Bottom line, Obama seems more rational, deliberative, and -- his talk about transformational "change" notwithstanding -- pragmatic. (It is his pragmatism that helps reassure me Obama won't enact a radical-left agenda. That would be extremely impractical, as it would guarantee he'd be a one-term president and the Democratic majorities in Congress would disappear like that.) McCain, by contrast, seems more emotional, impulsive, and unpredictable. I find the former traits far more appealing in a potential president than the latter. As I said, these are gross generalizations. But gross generalizations are often more than a little true, and unless McCain can convince me these ones aren't, he won't be able to win my vote.

Back in May, I wrote that "if you put a gun to my head right now and made me choose, I think -- *think* -- I'd vote for McCain." And I meant it, whatever some members of the peanut gallery might think.

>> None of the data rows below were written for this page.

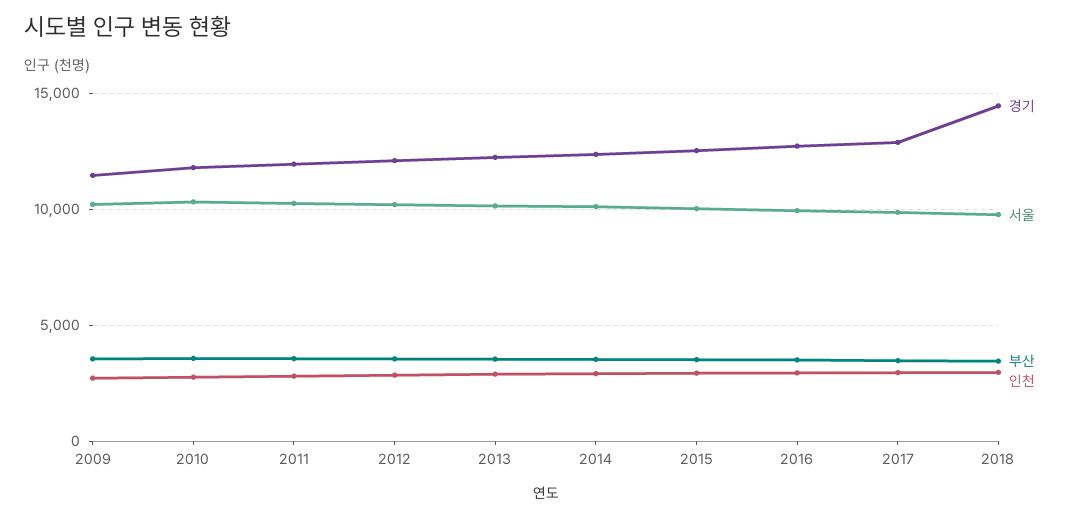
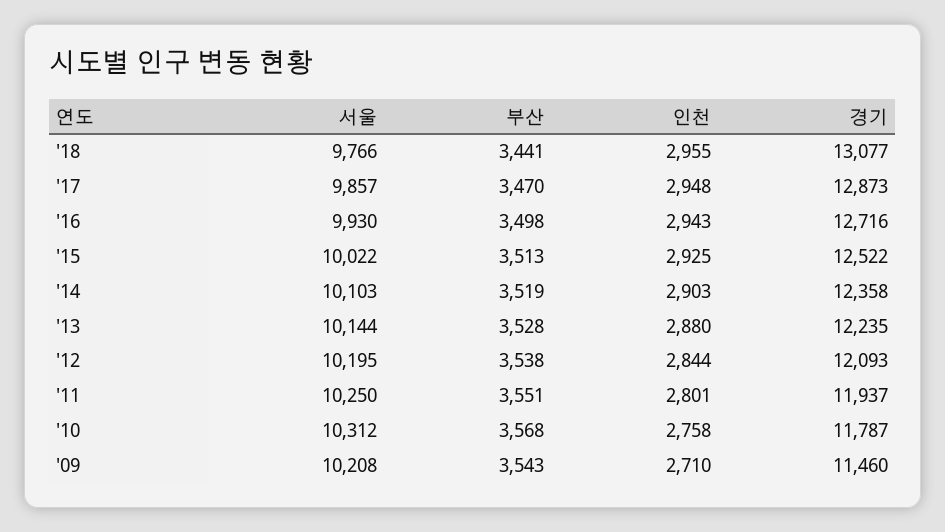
  {
    "경기": {
      "2009": 11460,
      "2010": 11787,
      "2011": 11937,
      "2012": 12093,
      "2013": 12235,
      "2014": 12358,
      "2015": 12522,
      "2016": 12716,
      "2017": 12873,
-     "2018": 14500
+     "2018": 13077
    },
    "서울": {
      "2009": 10208,
      "2010": 10312,
      "2011": 10250,
      "2012": 10195,
      "2013": 10144,
      "2014": 10103,
      "2015": 10022,
      "2016": 9930,
      "2017": 9857,
      "2018": 9766
    },
    "부산": {
      "2009": 3543,
      "2010": 3568,
      "2011": 3551,
      "2012": 3538,
      "2013": 3528,
      "2014": 3519,
      "2015": 3513,
      "2016": 3498,
      "2017": 3470,
      "2018": 3441
    },
    "인천": {
      "2009": 2710,
      "2010": 2758,
      "2011": 2801,
      "2012": 2844,
      "2013": 2880,
      "2014": 2903,
      "2015": 2925,
      "2016": 2943,
      "2017": 2948,
      "2018": 2955
    }
  }

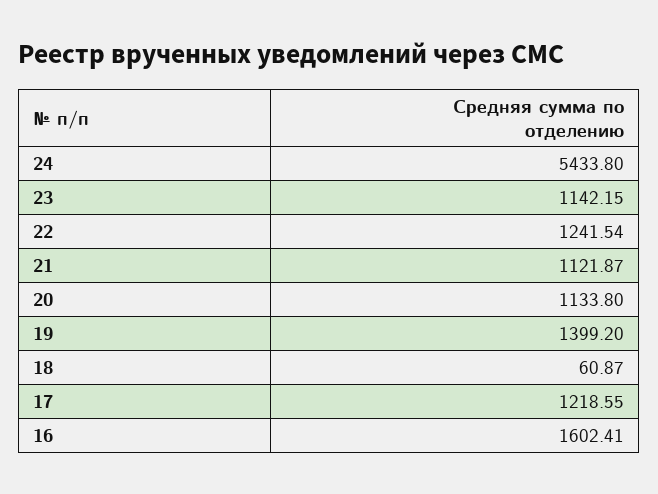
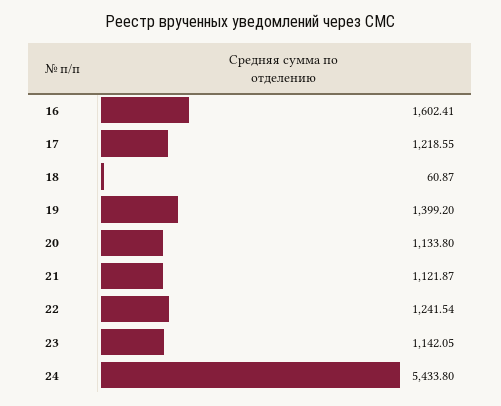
  {
    "24": 5433.8,
-   "23": 1142.15,
+   "23": 1142.05,
    "22": 1241.54,
    "21": 1121.87,
    "20": 1133.8,
    "19": 1399.2,
    "18": 60.87,
    "17": 1218.55,
    "16": 1602.41
  }

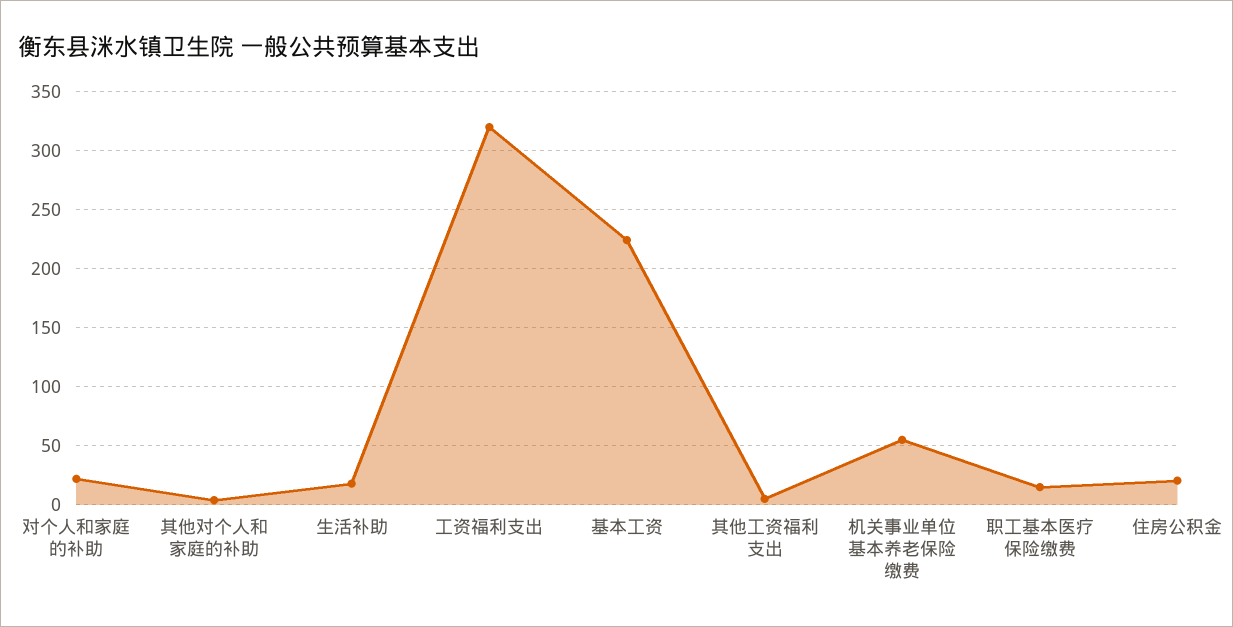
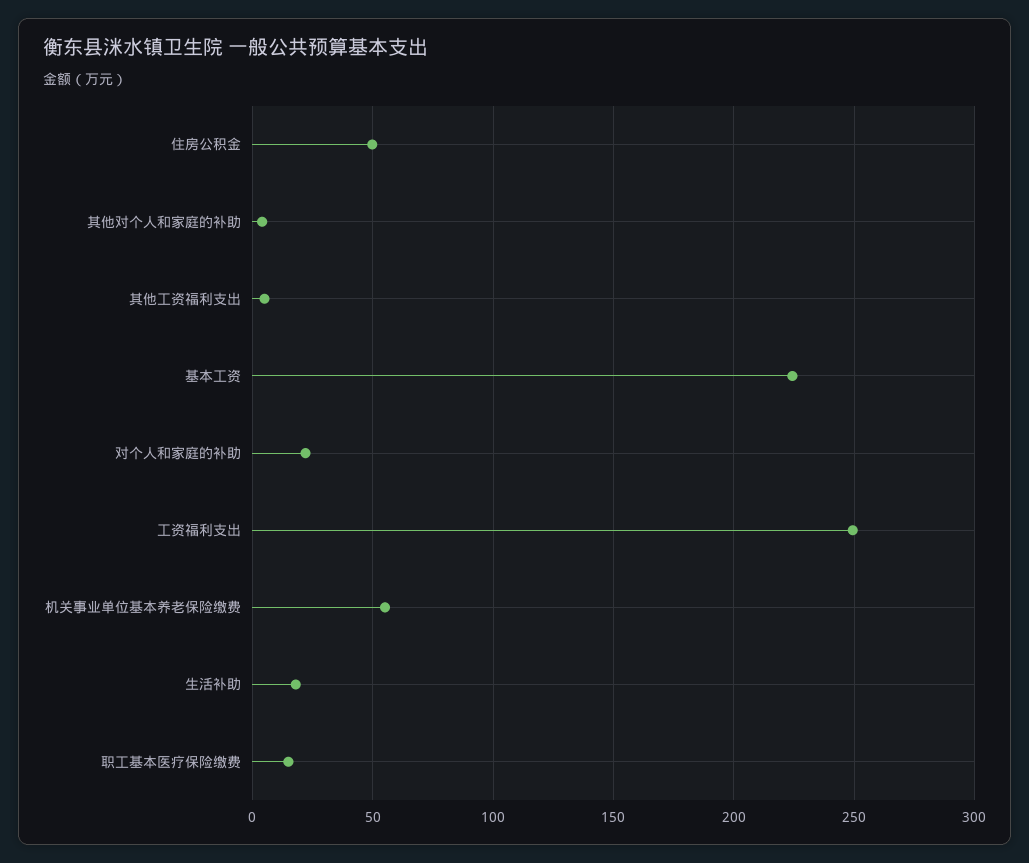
  {
    "对个人和家庭的补助": 20,
    "其他对个人和家庭的补助": 5,
    "生活补助": 20,
-   "工资福利支出": 320,
+   "工资福利支出": 250,
    "基本工资": 225,
    "其他工资福利支出": 5,
    "机关事业单位基本养老保险缴费": 55,
    "职工基本医疗保险缴费": 15,
-   "住房公积金": 20
+   "住房公积金": 50
  }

But it's not true anymore -- not so much because of anything either candidate has done (though the veep selections are part of it), but because I'm focusing in a little more clearly on just what I want in a president, and recognizing that, sometimes, "toughness" is overrated.

Denton's Cuban Missile Crisis analogy is excellent. Myself, I tend to think more in terms of a nuclear bomb going off in an American city. Neither a President Obama nor a President McCain would let such an unthinkable atrocity go unanswered or unavenged; it's right-wing lunacy to think that Obama would roll up into a ball and play Kucinich in that scenario. But it is not lunacy, I don't believe, to think that McCain might let his impulsive tendencies take over in a crucial situation, to very bad effect. And, even in the direst scenario imaginable -- nay, especially in the direst scenario imaginable -- I don't want a president who's going to go off half-cocked and start bombing everybody in sight, with little or no strategic planning, and perhaps on the basis of flimsy evidence regarding who, exactly, attacked us. I would want a considered, measured, and utterly overwhelming response -- properly targeted to achieve the objective. That remains no less true if the objective happens to be annihilation of somebody or other.

At present, I have more confidence in Obama than McCain this regard. And the selections of Biden and Palin, respectively, turned this from a slight "lean" to a heavy "lean."

UPDATE: In comments, I write: "Thinking it through a bit more, it strikes me that, actually, McCain going off half-cocked and bombing somebody is probably not my biggest worry (though it's not non-existent). My bigger worry, upon reflection, is McCain going off half-cocked with his rhetoric, thus escalating a situation where de-escalation would have been possible."